少し考えてからアヤメは娘の正面席に座った。
「今日のクエスト、どうだった?」
「えっなんでですか」
「ウツシ教官と一緒だったんでしょ?」
「えっなんで」
「二回言ったね」
「…どうして教官と一緒だったって知ってるんですか」
「ウツシ教官がずっと今日を楽しみにしてたの、ここによくいる面子はみんな知ってるよ」
「あー……」
猛き炎は最初こそ驚いていたが、事情に合点がいくと苦笑した。
「狩り場で説教でもされたの?」
「いやぁ〜〜、そういうわけじゃないんですけど……」
言葉を濁しながらテーブルに視線を落とすと、猛き炎はまだ中身が残っている徳利を探し当てる。
アヤメ用の猪口を新しく用意してそこへ酒を注ぐと、自分の猪口にも追加で注ぎ足した。
満たされた小さな器をどちらともなく掲げあい、陶器の触れ合う音が小さく響く。
クイッと飲み干すと、猛き炎はため息をついた。
「……失敗したなって」
「へぇ、アンタでも狩猟で失敗することがあるんだね。どんな?」
「相手がズルいやり方で私の弱いところを突いてきて」
「え、急所狙われた?…にしては怪我もなく元気そうじゃん」
「だから、反撃してやろうと思って、こう……ぐいって迫ったんです」
「う、うん」
「そしたらちょっと…ギリギリ、届かなくて」
「避けられたってこと?」
「いや、完全に私のリーチ読み間違えです」
「……へぇ?」
たしかに失敗したと言ってはいるが、それにしてもなんだか英雄らしからぬ狩猟内容だな、と思う。
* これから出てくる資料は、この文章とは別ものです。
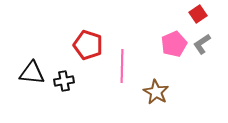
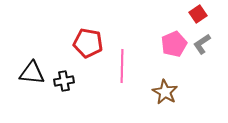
red pentagon: moved 2 px up; rotated 8 degrees counterclockwise
brown star: moved 9 px right
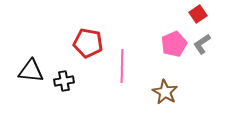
black triangle: moved 1 px left, 2 px up
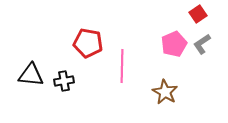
black triangle: moved 4 px down
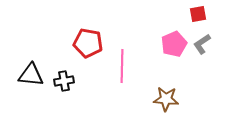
red square: rotated 24 degrees clockwise
brown star: moved 1 px right, 7 px down; rotated 25 degrees counterclockwise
それこそ今ごろ教官から激励のひとつやふたつあっても不思議じゃない。
「そしたら相手が急にそれにすごい食いついてきて」
「怒らせちゃったんだ」
「いやむしろ喜んで…た、ような……いや、揶揄われただけかもしれない」
喜ぶ?揶揄う?…モンスターが??
いよいよおかしな話になってきた。
「…ねぇ、それってどんなモンスター?」
「モ……モン?あっ、えーと、えーと、じ、ジンオウガ…かな」
アヤメは目を丸くした。
ハンターに攻撃されて喜ぶジンオウガなど聞いたことがない。いや、ジンオウガ以外でも聞いたことはないが。
それに、無双の狩人と呼ばれる雷狼竜がターゲットを揶揄って遊ぶような動きをするところも見たことがない。
…新しい亜種でも出たのだろうか。
「ところで教官は助けてくれなかったの?」
「ひぇっ!?!!?」
「一緒だったんでしょ?」
「きょ、教官は、あー、むしろ喜んでた側というか……」
「はぁ??」
思わずアヤメが素っ頓狂な声をあげると、猛き炎の顔が何か思い出したようにみるみる赤くなっていく。
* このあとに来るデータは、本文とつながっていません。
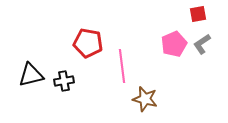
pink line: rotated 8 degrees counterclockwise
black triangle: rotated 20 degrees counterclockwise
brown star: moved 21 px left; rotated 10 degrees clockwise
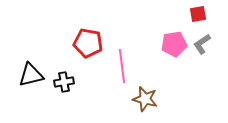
pink pentagon: rotated 15 degrees clockwise
black cross: moved 1 px down
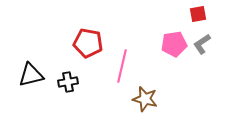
pink line: rotated 20 degrees clockwise
black cross: moved 4 px right
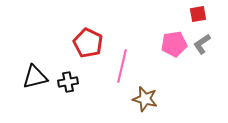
red pentagon: rotated 16 degrees clockwise
black triangle: moved 4 px right, 2 px down
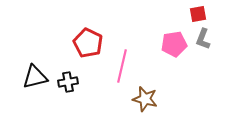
gray L-shape: moved 1 px right, 5 px up; rotated 35 degrees counterclockwise
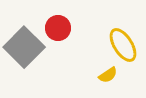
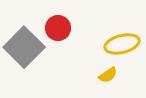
yellow ellipse: moved 1 px left, 1 px up; rotated 72 degrees counterclockwise
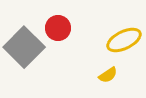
yellow ellipse: moved 2 px right, 4 px up; rotated 12 degrees counterclockwise
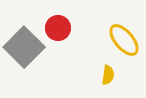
yellow ellipse: rotated 76 degrees clockwise
yellow semicircle: rotated 48 degrees counterclockwise
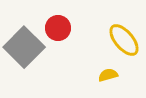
yellow semicircle: rotated 114 degrees counterclockwise
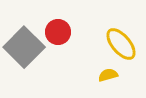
red circle: moved 4 px down
yellow ellipse: moved 3 px left, 4 px down
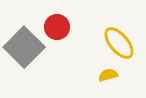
red circle: moved 1 px left, 5 px up
yellow ellipse: moved 2 px left, 1 px up
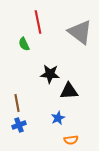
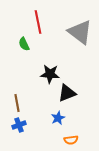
black triangle: moved 2 px left, 2 px down; rotated 18 degrees counterclockwise
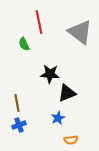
red line: moved 1 px right
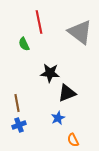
black star: moved 1 px up
orange semicircle: moved 2 px right; rotated 72 degrees clockwise
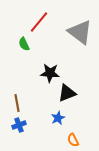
red line: rotated 50 degrees clockwise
かと思えばすぐに苦虫を噛み潰したような表情をして、頭を抱えてジタバタともがく。
もはやアヤメには何がなんだか分からなかった。
目の前の娘がこんなに筋の通らない話をするのは、見た目以上に酔っているということかもしれない。そこまで酔わないといられないほど、彼女にとって手痛い失敗があったのだろう。
そう思うことにした。
ただもし彼女の話が本当なら……弟子がモンスターに襲われるのを見て喜ぶ師匠とは、なんと恐ろしいものか。
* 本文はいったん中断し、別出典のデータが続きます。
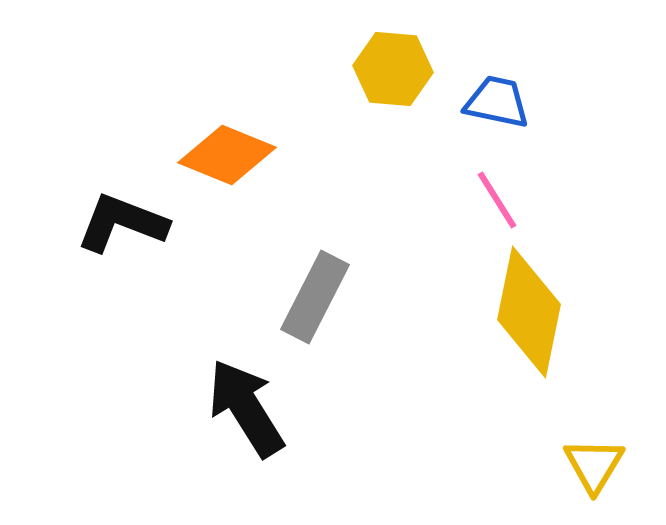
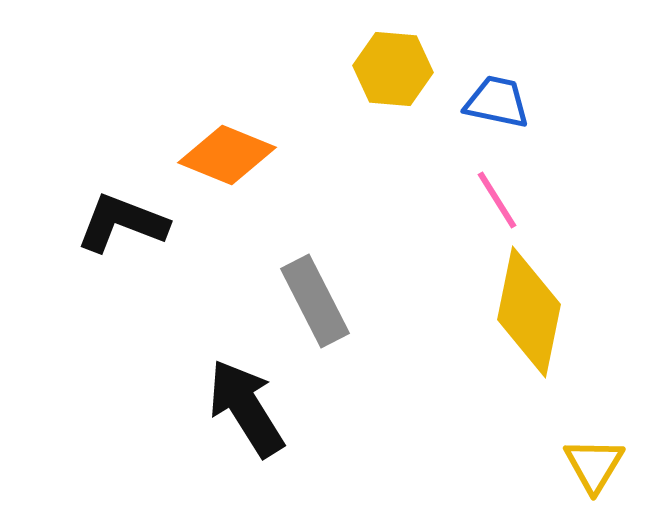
gray rectangle: moved 4 px down; rotated 54 degrees counterclockwise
自分も今はリハビリ訓練の段階だが、いずれ実地訓練に戻れたときはウツシ教官と共に狩猟をしながら指導を受けることもあるかもしれない。覚悟しておいた方が良さそうだ。
もうやだ、とか、消えちゃいたい、とか、うだうだと溢す猛き炎を見ながら、アヤメは要らぬ心構えをするのだった。